Exercise prompt:
Repeat the lines of the data exactly, from the first one through the one that contains "的诈骗诱饵。近日，媒体曝光多款手机软件模拟器，可随意仿制微".

Records from a dataset
_ _ _
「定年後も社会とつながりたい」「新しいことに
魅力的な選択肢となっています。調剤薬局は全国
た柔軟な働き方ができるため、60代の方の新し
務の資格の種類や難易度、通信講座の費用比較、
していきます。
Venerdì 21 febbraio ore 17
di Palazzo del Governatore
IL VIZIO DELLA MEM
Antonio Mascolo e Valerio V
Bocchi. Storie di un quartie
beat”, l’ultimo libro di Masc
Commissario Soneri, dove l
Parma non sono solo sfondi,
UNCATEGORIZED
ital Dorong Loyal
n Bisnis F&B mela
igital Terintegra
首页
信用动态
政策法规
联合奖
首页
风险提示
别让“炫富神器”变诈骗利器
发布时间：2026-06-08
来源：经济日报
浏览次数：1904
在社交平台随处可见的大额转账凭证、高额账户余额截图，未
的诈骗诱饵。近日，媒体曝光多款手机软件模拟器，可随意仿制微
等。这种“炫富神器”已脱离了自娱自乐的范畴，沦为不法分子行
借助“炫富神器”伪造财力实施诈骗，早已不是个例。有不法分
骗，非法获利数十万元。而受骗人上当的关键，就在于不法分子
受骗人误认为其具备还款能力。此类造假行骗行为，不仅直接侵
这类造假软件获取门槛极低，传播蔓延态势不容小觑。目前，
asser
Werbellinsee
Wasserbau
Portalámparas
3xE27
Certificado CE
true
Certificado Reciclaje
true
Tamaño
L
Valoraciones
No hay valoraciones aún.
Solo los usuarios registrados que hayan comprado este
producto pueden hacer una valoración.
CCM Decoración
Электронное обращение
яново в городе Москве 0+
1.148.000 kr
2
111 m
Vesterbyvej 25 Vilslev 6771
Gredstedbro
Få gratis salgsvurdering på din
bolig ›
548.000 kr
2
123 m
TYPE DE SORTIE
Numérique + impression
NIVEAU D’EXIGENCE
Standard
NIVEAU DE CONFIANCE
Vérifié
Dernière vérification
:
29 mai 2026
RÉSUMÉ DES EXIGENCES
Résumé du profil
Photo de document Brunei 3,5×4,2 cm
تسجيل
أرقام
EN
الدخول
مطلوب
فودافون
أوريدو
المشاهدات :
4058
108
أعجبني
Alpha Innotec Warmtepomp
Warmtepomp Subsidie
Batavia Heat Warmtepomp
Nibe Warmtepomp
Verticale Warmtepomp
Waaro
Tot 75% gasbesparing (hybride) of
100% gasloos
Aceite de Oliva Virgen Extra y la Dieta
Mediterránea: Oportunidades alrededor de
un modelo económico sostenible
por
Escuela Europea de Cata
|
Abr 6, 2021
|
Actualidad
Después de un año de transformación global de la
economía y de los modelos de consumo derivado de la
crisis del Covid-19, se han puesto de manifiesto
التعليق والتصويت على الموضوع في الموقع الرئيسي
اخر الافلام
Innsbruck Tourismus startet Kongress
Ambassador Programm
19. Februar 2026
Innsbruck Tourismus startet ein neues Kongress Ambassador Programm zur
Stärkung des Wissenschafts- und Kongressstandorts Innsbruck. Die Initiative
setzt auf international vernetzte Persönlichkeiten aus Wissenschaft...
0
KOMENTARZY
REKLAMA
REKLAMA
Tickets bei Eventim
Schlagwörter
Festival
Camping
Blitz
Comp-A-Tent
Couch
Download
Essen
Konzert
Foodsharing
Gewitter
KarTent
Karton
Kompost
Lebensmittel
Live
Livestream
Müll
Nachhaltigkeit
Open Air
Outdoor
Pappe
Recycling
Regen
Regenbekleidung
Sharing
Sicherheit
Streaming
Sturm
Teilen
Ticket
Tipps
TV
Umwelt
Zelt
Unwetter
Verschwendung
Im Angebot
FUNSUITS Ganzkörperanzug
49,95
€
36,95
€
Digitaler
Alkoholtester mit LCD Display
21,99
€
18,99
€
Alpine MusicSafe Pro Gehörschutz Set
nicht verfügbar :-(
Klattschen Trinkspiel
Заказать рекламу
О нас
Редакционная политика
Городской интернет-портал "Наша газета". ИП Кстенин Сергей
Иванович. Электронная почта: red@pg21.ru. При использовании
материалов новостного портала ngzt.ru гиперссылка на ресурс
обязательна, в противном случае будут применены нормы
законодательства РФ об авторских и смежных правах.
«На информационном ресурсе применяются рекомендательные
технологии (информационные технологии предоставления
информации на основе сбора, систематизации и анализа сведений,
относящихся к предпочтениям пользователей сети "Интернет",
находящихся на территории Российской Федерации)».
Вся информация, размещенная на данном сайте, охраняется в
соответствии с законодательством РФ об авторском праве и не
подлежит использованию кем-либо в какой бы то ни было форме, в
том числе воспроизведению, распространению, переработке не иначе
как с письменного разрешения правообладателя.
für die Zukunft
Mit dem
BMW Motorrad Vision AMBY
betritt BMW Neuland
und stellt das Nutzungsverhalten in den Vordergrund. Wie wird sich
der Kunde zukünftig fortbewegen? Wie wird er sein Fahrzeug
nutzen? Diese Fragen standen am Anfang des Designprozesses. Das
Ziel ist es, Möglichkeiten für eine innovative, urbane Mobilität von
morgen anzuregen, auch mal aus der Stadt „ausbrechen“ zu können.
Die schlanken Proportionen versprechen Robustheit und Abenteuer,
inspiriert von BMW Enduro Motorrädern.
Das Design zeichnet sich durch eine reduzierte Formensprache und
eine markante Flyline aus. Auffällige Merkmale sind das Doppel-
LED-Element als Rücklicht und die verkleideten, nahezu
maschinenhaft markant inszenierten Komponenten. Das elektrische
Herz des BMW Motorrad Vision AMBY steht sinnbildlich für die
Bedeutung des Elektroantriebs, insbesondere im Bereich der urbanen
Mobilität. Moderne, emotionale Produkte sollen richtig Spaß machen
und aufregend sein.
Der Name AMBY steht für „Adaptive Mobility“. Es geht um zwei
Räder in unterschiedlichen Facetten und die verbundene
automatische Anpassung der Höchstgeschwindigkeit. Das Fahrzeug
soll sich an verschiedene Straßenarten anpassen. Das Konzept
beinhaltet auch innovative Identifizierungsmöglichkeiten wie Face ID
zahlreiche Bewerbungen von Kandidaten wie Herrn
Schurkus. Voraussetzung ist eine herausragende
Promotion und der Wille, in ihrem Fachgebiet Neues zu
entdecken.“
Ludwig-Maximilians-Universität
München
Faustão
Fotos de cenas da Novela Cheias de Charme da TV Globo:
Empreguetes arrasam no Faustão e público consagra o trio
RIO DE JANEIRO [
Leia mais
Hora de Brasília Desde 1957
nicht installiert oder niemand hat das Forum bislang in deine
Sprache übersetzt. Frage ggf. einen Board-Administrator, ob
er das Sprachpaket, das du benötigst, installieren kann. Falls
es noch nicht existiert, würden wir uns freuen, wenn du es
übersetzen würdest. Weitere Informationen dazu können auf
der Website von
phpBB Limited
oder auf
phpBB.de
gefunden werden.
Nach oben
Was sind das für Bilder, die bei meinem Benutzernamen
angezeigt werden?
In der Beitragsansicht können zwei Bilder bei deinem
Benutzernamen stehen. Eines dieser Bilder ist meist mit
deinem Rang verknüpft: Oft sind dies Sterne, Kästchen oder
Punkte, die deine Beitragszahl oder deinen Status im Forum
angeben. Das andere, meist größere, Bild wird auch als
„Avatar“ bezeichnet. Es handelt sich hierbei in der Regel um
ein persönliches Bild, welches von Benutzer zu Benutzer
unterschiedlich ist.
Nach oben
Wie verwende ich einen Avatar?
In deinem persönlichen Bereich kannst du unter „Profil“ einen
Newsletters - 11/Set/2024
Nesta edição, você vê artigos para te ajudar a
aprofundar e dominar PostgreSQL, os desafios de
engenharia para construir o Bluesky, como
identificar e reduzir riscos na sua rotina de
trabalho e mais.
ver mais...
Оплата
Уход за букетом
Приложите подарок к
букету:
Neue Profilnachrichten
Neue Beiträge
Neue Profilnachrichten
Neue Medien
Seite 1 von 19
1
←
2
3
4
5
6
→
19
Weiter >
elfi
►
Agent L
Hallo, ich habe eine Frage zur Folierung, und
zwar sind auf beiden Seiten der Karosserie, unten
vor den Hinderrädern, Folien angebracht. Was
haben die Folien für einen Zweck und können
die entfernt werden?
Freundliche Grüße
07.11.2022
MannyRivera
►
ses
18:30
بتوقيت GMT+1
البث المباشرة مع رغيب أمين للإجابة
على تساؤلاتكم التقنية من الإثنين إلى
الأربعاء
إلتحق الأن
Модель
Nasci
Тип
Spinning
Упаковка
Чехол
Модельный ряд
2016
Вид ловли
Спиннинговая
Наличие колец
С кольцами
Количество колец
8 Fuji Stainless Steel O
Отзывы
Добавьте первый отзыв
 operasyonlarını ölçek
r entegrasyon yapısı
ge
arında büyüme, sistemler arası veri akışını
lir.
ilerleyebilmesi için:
_ _ _
Answer for the task:
「定年後も社会とつながりたい」「新しいことに
魅力的な選択肢となっています。調剤薬局は全国
た柔軟な働き方ができるため、60代の方の新し
務の資格の種類や難易度、通信講座の費用比較、
していきます。
Venerdì 21 febbraio ore 17
di Palazzo del Governatore
IL VIZIO DELLA MEM
Antonio Mascolo e Valerio V
Bocchi. Storie di un quartie
beat”, l’ultimo libro di Masc
Commissario Soneri, dove l
Parma non sono solo sfondi,
UNCATEGORIZED
ital Dorong Loyal
n Bisnis F&B mela
igital Terintegra
首页
信用动态
政策法规
联合奖
首页
风险提示
别让“炫富神器”变诈骗利器
发布时间：2026-06-08
来源：经济日报
浏览次数：1904
在社交平台随处可见的大额转账凭证、高额账户余额截图，未
的诈骗诱饵。近日，媒体曝光多款手机软件模拟器，可随意仿制微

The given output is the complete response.